The best way I could compare what is likely happening is this: A person gets the flu and also has cancer. The flu is being treated but the cancer is not. The immune system is weakend by both illnesses, and the end result is that the person dies from the cancer before the flu treatment is complete or the cancer treatment has begun.
Good Luck to you and your cory cats.


----------



## love_my_fish (Sep 17, 2006)

I don't think the maroxy did any harm -- I was more or less like -- well why didn't you just do that before I put the med in? He looked like he was giving up.  The water parameters appeared to be fine. The pH was just a little more on the basic side (I have driftwood in my other tanks).

I understand about the meds treating different things, and will still look for the mertanidazil just in case the other cory takes a turn for the worse. I am just amazed at how *fast * this progressed! 

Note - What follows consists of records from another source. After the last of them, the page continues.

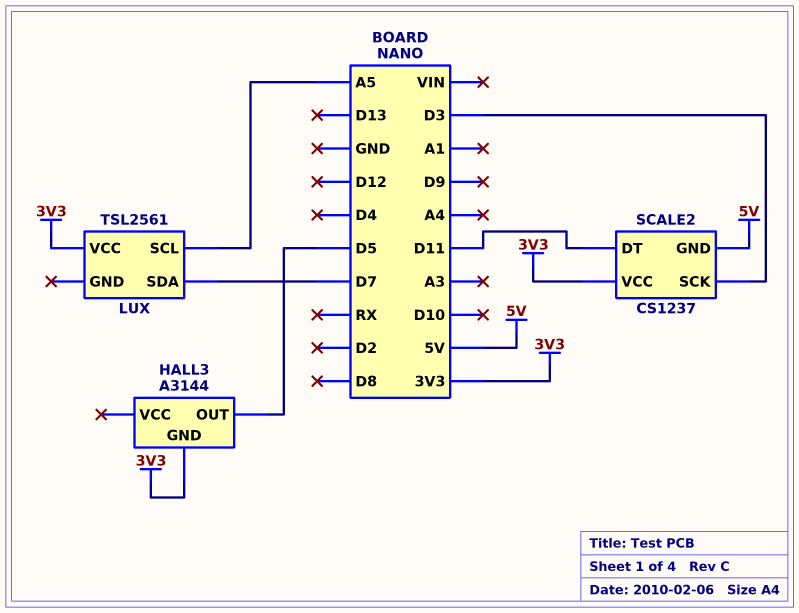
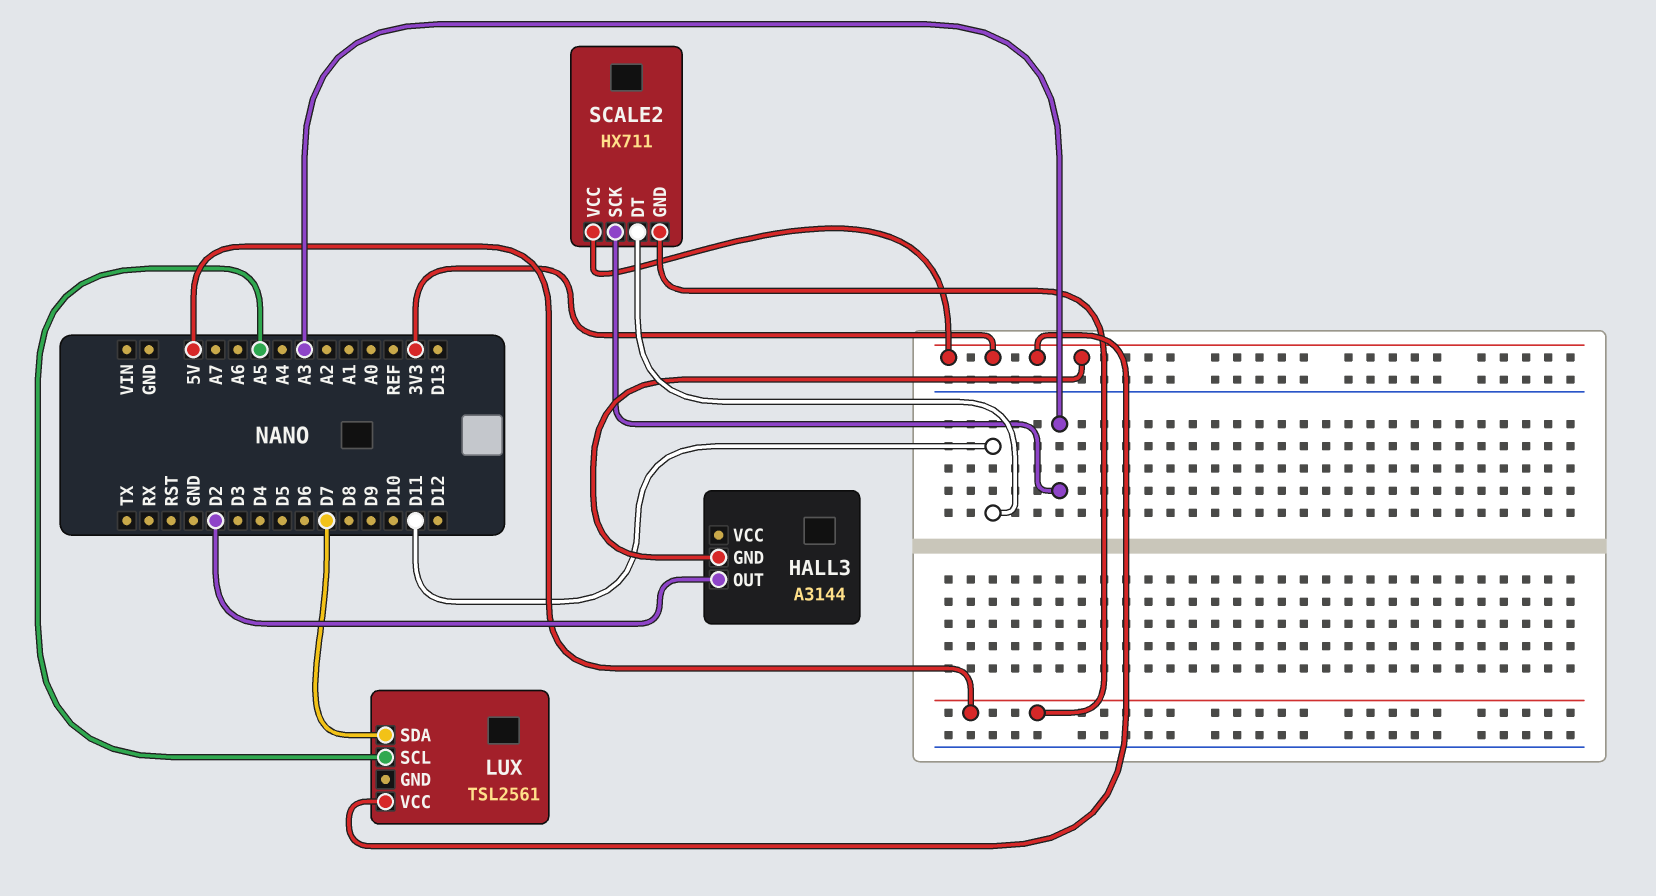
HALL3 pin OUT: D5 -> D2
SCALE2: CS1237 -> HX711
SCALE2 pin SCK: D3 -> A3

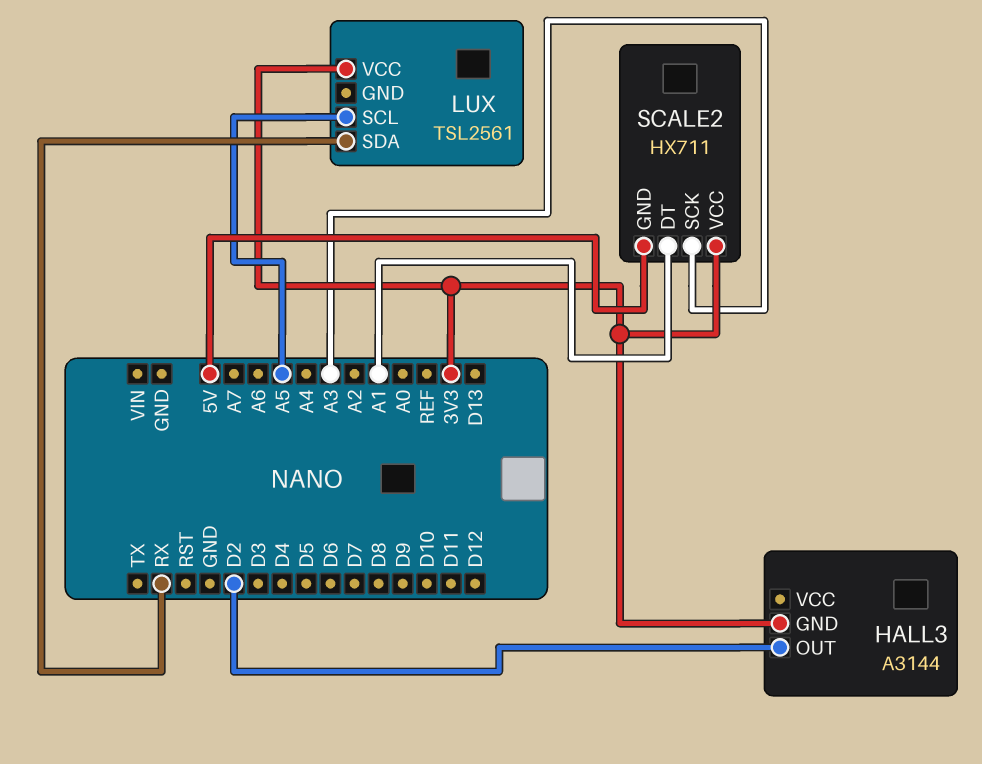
LUX pin SDA: D7 -> RX
SCALE2 pin DT: D11 -> A1

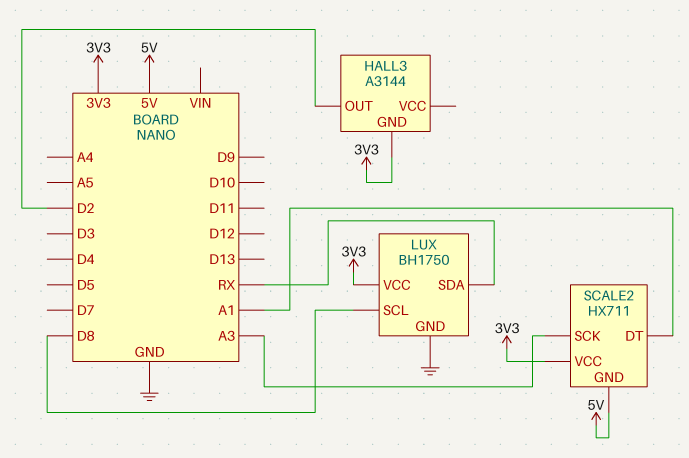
LUX: TSL2561 -> BH1750
LUX pin GND: none -> GND
LUX pin SCL: A5 -> D8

I'd still like to figure out the cause, because I have been looking for bronze cories (why are they so hard to find??? sometimes cories in general seem to be in short supply) to add to this pair.


----------



## joeshmoe (Aug 2, 2006)

looks like he lost some scales. i looked through a diseas book and didnt find an thing. could be a fungi from the strees of fish picking on him


----------



## love_my_fish (Sep 17, 2006)

He's gone.

 

He went from -- pieces of skin/scales missing, to white patches of fuzz on head and tail, to big fuzzies on head, then he loss his color; he was inactive the whole time

he hadn't been eating either; I think he may have been going crazy just prior to me finding him sick/injured -- one of the cories (I'm guessing this guy) had been hanging out at the top of the tank acting all excited-like, wasn't sure if he was having breathing probs or just looking for food...

still concerned that he appeared to have been shoved in the corner behind a sponge filter, on his side


----------



## love_my_fish (Sep 17, 2006)

Here's a pick of him and his buddy just a few weeks ago:


----------



## Lupin (Aug 2, 2006)

Sorry to hear your loss.:blueworry:


----------



## Amphitrite (Sep 8, 2006)

Sorry to hear that you lost him love_my_fish


----------



## bettababy (Oct 12, 2006)

I'm very sorry to hear about your loss, but hang in there. Keep a close eye on the other one and let us know how it's doing.


----------